Personally, I think he’s a kind, decent man who says stupid things because he is pretending to be something he is not — some sort of cartoonish government-hater. But it scarcely matters. He’s running a depressingly inept presidential campaign. Mr. Romney, your entitlement reform ideas are essential, but when will the incompetence stop?
It won’t. Republicans are (probably, barring some unexpected sea change) going to lose this highly winnable election because they chose the worst major-party nominee since either Dukakis or Mondale. Yes, despite the obvious parallels, he’s even worse than Kerry, I now believe. He’s unbelievably bad.
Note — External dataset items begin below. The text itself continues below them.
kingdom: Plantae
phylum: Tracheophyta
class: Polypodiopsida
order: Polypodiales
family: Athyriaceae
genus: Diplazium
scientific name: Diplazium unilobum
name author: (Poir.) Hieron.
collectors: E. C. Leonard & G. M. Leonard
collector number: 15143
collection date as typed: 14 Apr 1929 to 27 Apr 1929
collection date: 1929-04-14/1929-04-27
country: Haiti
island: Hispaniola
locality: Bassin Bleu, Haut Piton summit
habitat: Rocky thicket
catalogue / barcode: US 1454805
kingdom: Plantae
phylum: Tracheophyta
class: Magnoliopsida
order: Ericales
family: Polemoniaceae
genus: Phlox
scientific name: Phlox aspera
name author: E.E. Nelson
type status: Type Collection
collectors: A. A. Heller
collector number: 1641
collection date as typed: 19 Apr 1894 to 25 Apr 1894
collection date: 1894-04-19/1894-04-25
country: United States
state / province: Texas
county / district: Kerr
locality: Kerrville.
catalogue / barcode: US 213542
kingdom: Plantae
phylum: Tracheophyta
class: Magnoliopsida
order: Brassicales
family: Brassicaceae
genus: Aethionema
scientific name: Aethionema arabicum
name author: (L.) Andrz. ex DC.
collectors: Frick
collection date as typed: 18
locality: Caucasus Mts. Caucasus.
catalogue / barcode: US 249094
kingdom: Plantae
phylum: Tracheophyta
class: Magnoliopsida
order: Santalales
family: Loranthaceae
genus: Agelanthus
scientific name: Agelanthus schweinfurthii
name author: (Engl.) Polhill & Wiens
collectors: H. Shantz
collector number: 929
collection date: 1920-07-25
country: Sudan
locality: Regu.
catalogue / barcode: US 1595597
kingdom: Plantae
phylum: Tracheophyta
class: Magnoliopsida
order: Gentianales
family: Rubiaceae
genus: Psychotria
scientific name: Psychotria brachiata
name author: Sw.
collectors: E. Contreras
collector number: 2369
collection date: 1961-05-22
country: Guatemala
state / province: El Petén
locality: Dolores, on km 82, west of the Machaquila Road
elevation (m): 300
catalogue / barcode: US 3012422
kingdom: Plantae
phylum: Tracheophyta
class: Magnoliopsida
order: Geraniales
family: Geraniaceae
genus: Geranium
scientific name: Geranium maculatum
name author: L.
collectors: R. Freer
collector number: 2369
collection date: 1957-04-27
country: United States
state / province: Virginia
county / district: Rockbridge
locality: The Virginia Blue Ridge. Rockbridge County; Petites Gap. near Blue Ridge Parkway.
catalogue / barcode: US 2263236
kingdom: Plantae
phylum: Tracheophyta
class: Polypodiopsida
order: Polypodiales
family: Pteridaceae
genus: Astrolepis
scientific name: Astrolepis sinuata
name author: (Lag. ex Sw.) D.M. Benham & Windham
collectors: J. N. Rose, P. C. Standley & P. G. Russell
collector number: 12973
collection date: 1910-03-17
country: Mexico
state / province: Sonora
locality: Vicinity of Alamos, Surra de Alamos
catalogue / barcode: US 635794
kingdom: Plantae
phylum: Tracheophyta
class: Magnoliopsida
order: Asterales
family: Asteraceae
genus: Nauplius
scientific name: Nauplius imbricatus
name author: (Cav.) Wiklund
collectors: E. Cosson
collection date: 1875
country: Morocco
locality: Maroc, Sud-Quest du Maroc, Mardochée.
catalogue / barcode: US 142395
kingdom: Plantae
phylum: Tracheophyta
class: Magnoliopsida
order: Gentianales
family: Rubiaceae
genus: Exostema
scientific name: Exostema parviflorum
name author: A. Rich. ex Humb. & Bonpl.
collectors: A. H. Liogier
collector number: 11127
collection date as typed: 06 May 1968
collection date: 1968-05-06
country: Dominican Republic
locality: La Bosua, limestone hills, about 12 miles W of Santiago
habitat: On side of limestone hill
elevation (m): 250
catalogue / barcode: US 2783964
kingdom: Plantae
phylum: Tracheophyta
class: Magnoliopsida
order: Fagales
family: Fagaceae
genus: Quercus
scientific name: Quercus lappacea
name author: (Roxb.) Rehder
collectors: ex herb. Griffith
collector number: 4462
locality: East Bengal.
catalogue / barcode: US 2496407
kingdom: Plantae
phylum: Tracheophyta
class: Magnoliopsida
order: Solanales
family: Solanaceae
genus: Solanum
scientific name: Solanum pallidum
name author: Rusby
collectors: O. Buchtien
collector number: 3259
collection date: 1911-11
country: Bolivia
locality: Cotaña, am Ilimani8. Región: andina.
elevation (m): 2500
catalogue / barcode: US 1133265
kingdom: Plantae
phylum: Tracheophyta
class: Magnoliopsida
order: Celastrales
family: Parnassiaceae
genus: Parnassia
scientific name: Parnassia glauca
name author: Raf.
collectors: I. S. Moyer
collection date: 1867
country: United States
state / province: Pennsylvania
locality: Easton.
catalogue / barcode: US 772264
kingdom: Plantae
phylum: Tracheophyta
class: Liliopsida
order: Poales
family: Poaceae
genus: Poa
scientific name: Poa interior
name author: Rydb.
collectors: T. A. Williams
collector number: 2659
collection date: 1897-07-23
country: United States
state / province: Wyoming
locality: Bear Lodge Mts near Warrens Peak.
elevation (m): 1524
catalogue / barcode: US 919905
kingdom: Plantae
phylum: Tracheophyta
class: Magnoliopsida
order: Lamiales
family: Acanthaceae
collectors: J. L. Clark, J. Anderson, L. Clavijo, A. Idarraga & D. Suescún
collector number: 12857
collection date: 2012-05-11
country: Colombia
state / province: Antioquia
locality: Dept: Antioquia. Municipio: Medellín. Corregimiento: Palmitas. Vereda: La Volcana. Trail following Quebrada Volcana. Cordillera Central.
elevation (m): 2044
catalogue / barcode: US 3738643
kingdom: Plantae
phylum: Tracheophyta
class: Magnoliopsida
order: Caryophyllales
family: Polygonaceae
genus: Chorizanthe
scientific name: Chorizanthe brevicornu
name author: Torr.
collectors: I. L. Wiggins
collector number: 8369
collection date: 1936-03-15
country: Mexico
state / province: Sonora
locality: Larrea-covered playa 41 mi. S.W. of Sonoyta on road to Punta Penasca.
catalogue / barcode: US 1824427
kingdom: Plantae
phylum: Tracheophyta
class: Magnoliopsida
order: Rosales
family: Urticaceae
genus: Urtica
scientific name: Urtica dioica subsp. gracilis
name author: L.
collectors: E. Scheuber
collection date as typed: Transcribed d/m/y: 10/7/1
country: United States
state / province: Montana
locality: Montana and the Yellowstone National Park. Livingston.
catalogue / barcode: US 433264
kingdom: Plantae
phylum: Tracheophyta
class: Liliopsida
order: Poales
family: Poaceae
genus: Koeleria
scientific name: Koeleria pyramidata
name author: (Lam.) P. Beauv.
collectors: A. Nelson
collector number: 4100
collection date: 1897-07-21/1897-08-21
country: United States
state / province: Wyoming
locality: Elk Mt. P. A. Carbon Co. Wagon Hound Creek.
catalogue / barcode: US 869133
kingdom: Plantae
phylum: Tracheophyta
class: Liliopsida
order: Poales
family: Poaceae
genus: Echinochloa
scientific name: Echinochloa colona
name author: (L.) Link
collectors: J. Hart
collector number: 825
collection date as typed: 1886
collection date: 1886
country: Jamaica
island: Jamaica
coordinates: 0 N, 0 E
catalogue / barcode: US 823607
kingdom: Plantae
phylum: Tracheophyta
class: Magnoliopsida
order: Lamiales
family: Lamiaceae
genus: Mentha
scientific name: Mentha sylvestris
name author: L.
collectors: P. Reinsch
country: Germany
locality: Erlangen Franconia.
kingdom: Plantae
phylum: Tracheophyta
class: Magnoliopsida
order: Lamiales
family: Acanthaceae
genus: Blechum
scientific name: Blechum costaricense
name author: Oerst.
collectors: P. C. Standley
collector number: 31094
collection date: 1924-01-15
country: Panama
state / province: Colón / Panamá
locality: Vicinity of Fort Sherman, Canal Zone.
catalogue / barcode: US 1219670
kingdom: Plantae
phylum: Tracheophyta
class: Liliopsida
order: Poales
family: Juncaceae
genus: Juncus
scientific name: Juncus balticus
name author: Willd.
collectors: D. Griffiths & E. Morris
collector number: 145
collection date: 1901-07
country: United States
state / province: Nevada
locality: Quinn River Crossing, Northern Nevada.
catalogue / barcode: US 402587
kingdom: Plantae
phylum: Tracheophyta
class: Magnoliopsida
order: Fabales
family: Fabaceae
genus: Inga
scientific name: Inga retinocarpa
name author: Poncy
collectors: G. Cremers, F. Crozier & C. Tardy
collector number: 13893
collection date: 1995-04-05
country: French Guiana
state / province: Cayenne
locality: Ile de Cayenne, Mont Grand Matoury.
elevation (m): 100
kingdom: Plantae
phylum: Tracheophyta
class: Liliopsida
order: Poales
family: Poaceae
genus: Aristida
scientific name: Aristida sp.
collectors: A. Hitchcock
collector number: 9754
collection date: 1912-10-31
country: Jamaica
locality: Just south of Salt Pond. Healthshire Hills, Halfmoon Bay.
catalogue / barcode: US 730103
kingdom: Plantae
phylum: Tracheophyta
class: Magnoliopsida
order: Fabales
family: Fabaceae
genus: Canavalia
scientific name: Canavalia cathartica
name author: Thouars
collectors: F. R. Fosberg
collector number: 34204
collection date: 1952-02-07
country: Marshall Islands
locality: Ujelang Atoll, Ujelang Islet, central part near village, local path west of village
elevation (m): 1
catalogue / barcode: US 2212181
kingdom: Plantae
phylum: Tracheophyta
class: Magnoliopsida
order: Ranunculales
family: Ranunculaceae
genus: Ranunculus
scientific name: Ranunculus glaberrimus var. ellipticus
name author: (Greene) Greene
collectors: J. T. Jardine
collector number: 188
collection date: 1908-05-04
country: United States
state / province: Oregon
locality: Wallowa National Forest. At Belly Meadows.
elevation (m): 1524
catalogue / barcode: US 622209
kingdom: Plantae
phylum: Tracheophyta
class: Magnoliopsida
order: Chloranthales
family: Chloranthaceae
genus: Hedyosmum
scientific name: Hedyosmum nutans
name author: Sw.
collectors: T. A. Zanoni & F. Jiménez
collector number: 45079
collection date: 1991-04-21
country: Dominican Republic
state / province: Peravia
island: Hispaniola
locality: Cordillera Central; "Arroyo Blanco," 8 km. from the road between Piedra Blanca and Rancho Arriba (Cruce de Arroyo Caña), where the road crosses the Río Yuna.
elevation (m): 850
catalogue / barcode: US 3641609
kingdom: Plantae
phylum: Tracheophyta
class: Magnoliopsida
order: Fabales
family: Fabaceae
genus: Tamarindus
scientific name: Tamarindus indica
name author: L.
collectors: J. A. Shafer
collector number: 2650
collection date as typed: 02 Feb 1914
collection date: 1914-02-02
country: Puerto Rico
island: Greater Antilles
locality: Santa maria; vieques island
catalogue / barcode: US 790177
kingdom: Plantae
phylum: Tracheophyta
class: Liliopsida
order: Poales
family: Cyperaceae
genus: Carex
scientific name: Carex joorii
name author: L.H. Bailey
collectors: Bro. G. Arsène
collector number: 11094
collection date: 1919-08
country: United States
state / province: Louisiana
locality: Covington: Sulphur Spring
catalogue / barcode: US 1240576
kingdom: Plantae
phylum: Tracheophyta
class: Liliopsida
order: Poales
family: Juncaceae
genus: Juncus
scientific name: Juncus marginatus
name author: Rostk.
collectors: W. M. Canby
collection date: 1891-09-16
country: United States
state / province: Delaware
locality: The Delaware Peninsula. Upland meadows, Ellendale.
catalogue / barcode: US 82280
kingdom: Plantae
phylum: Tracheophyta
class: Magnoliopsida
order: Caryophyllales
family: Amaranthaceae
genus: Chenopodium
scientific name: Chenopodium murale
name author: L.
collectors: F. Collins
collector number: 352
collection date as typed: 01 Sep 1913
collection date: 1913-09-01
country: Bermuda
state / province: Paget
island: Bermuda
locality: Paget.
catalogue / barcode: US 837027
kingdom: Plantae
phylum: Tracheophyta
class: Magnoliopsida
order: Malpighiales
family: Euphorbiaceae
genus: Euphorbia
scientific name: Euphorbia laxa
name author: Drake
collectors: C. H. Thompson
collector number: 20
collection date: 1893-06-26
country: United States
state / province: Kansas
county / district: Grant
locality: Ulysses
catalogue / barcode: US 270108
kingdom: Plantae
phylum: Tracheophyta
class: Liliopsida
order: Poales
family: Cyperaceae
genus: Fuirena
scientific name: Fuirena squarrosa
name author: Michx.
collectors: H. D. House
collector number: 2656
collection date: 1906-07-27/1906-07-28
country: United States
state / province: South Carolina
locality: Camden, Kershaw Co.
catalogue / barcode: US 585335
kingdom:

But back to Romney’s statement. The words he used, in the context he created, are completely indefensible. Folks who claim his statement was “accurate” because of some unjustifiably narrow reading of what he said (the 47% is an accurate number, so he was right, and let’s ignore all the ‘beliefs’ and character traits he universally ascribed to the 47%), or supposedly “meant” to say (he wasn’t referring to hard-working people, he meant the true “dependents”…and we’ll ignore that they’re a small minority of the 47%, thus completely contradicting his entire damn point), are blindly partisan apologists — period. No properly informed, intellectually honest person can defend the substance of these comments. Only the ignorant and the dishonest can or would.
“Unfit to be president” is, admittedly, on reflection, probably a bit overwrought. But what Romney said was wrong, offensive, and factually indefensible, and he needs to apologize fully and completely. But of course he can’t and won’t, because doing so would require admitting that, as Brooks says, he fundamentally doesn’t understand the nation he is asking voters to let him govern.